Празднование продолжалось. Гости были довольны.
— Время пришло, — сказала Алена решительно. — Уже решил — кого?
— Нет.
— Что же, когда вернешься, я выключу свет. А там уж кому не повезет, мы не виноваты.
Если необходимо совершить какое-нибудь гадкое дело, а отказаться от этого нельзя, следует исполнить его сразу, как можно быстрее, чтобы не трепать попусту нервы, и обязательно добиться цели с первого раза, чтобы его не нужно было переделывать. Каким нужно быть подонком, чтобы на гадкое дело два или три раза подряд решиться. Любой с ума сойдет.
Револьвер лежал в коробке на столе. Зимин достал его, проверил патроны — пять штук, должно хватить — снял с предохранителя. Хотел засунуть в карман, но передумал, зачем, все равно через двадцать секунд доставать.
Всего двадцать секунд. Именно столько у него осталось времени, чтобы выбрать жертву.
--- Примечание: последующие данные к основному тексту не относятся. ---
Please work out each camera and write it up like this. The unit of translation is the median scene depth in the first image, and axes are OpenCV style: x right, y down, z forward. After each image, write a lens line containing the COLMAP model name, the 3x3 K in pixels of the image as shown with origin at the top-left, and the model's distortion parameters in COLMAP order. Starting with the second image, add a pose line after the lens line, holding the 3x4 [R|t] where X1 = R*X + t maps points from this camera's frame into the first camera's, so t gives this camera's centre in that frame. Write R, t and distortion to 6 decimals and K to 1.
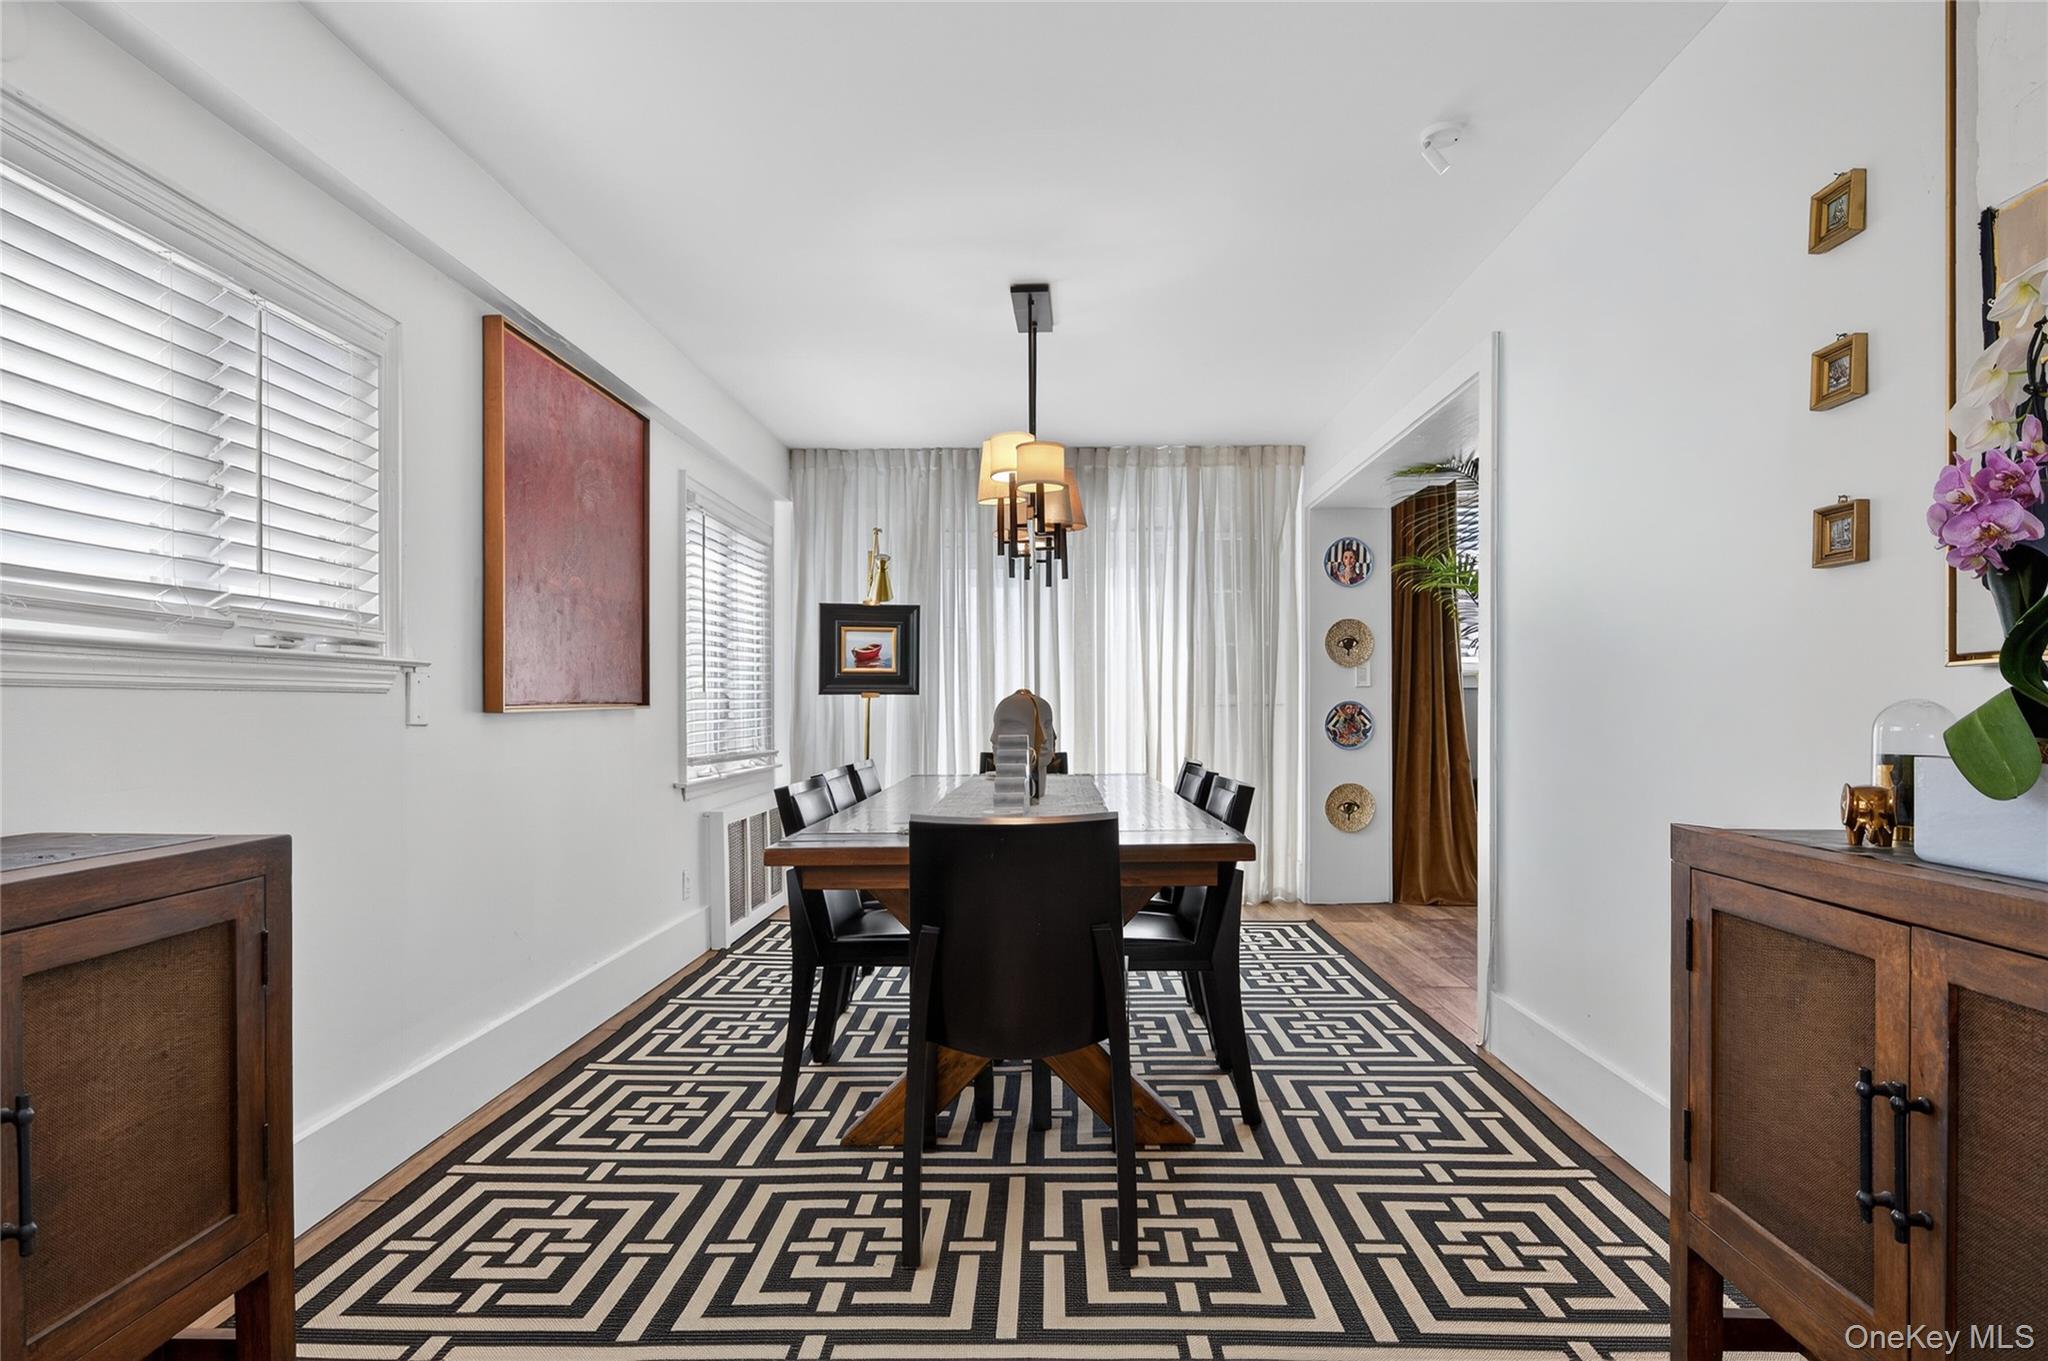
lens RADIAL K [[970.6, 0, 1024.0], [0, 970.6, 680.5], [0, 0, 1]] dist [-0.008082, -0.000599]
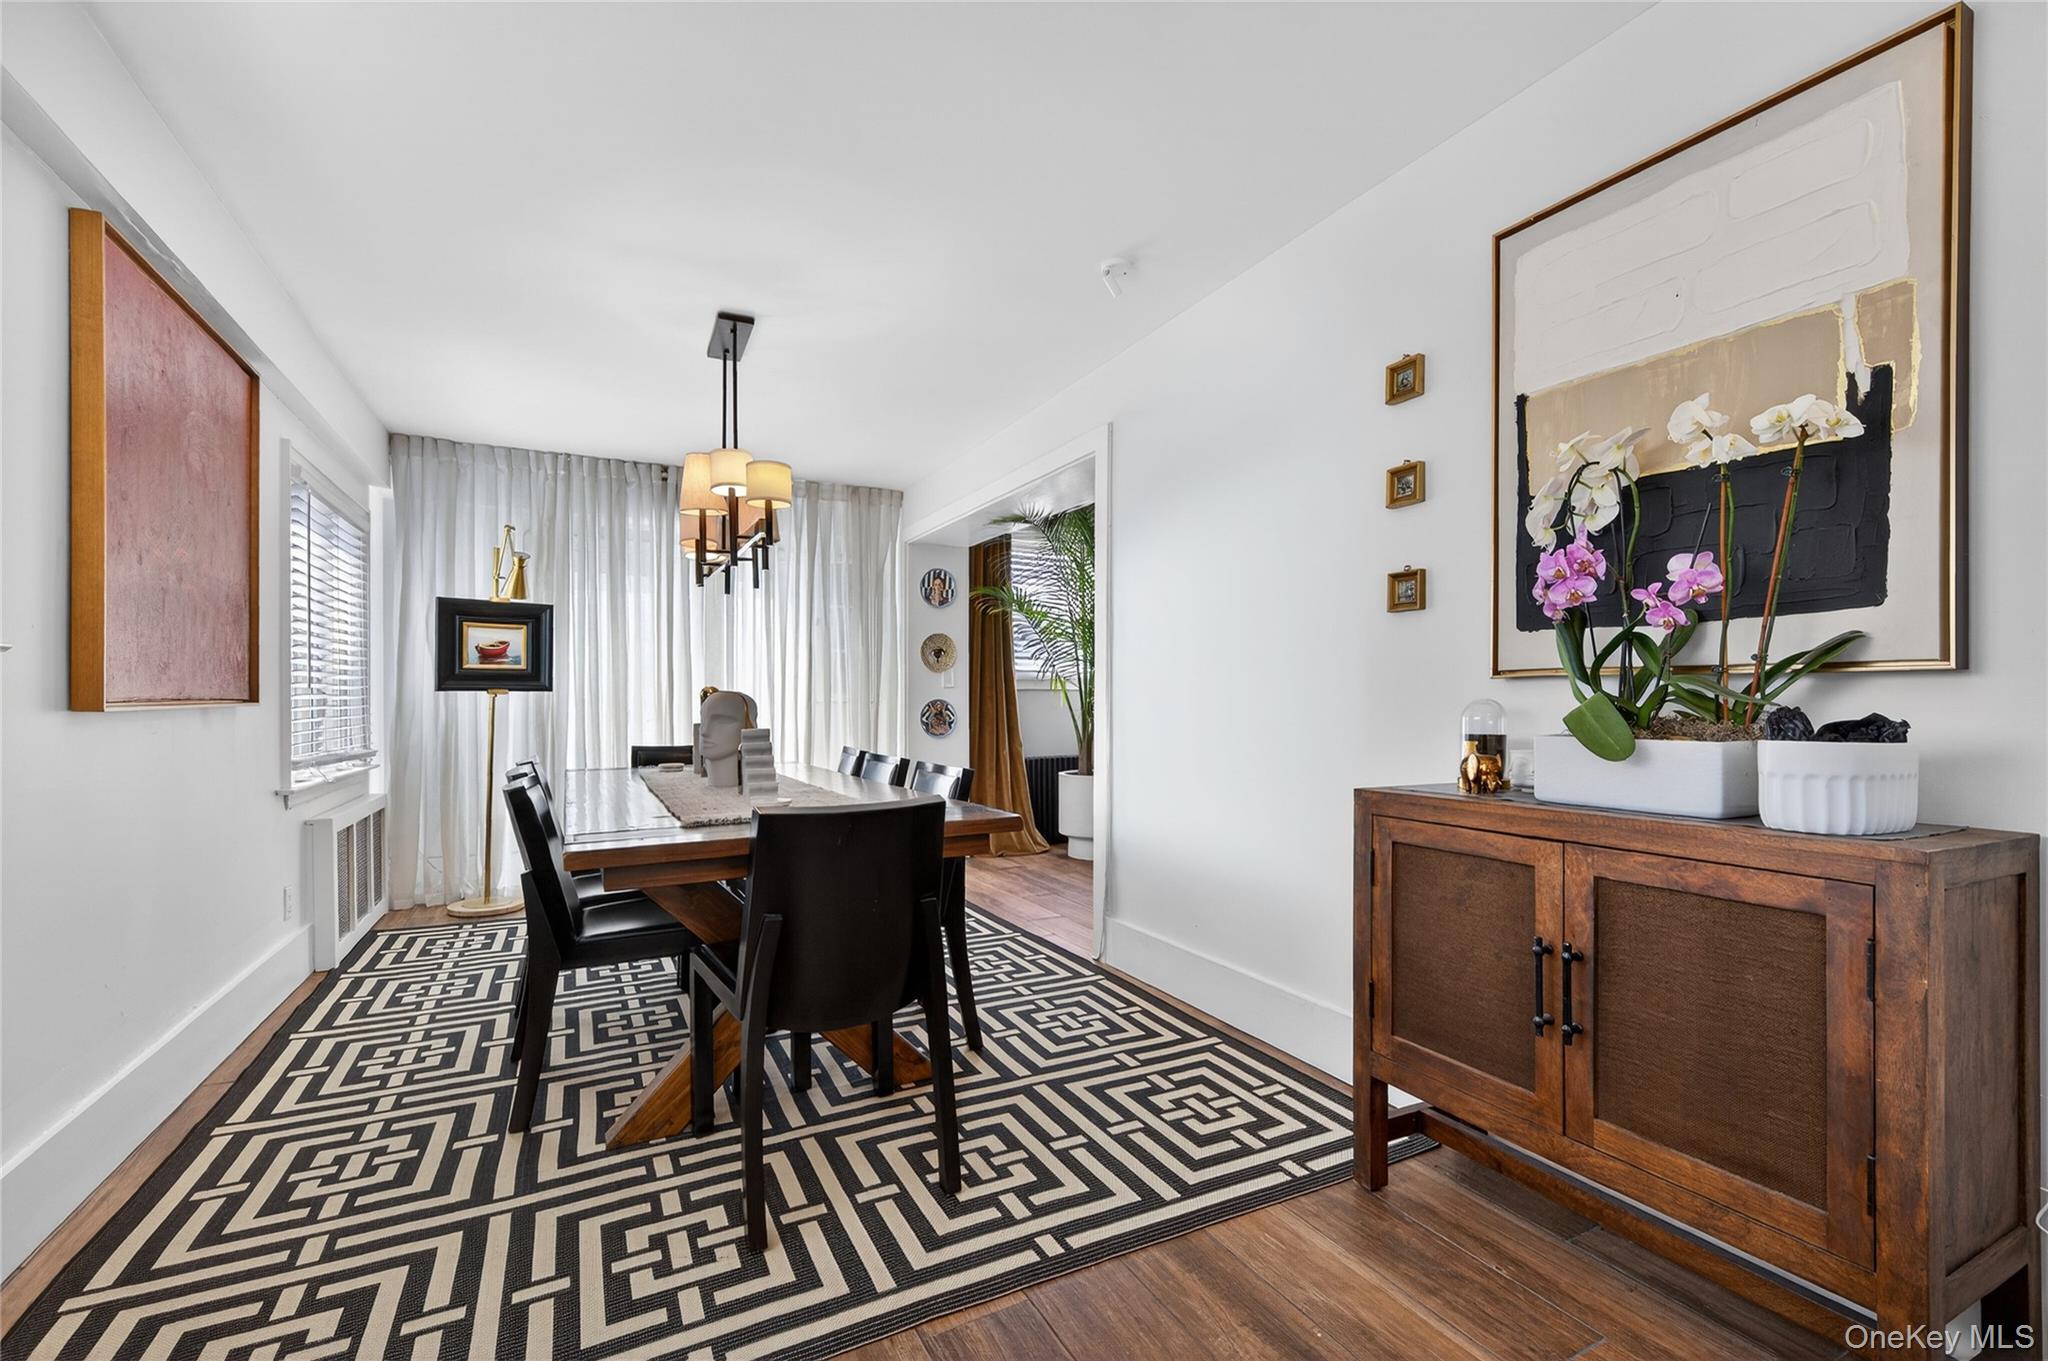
lens RADIAL K [[807.8, 0, 1048.9], [0, 807.8, 682.0], [0, 0, 1]] dist [0.001761, -0.000099]
pose [[0.897506, 0.011163, 0.440861, -0.150883], [-0.011272, 0.999934, -0.002370, 0.001531], [-0.440859, -0.002843, 0.897572, 0.065154]]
Слишком многое от него требовалось сделать за это крошечное время. Отбросить мораль. Ну, скажем, с этим он почти справился. Выбрать жертву. Нажать на спусковой крючок. Ужасно было то, что он никого так и не выбрал. Он не хотел смерти своим знакомым. Не каждого виновного на смерть пошлешь, а эти люди перед ним были чисты. Виноват был он, потому что согласился стать убийцей. Ребенок вырастет, а Зимин никогда от своей вины не избавится.
Но что толку толочь воду в ступе.
Зимин сделал первый шаг, дальше пошло легче.
Он открыл дверь. Гости выстроились в ряд у стенки, словно решили поиграть в некую разновидность русской рулеткой. Они были спокойны, некоторые улыбались.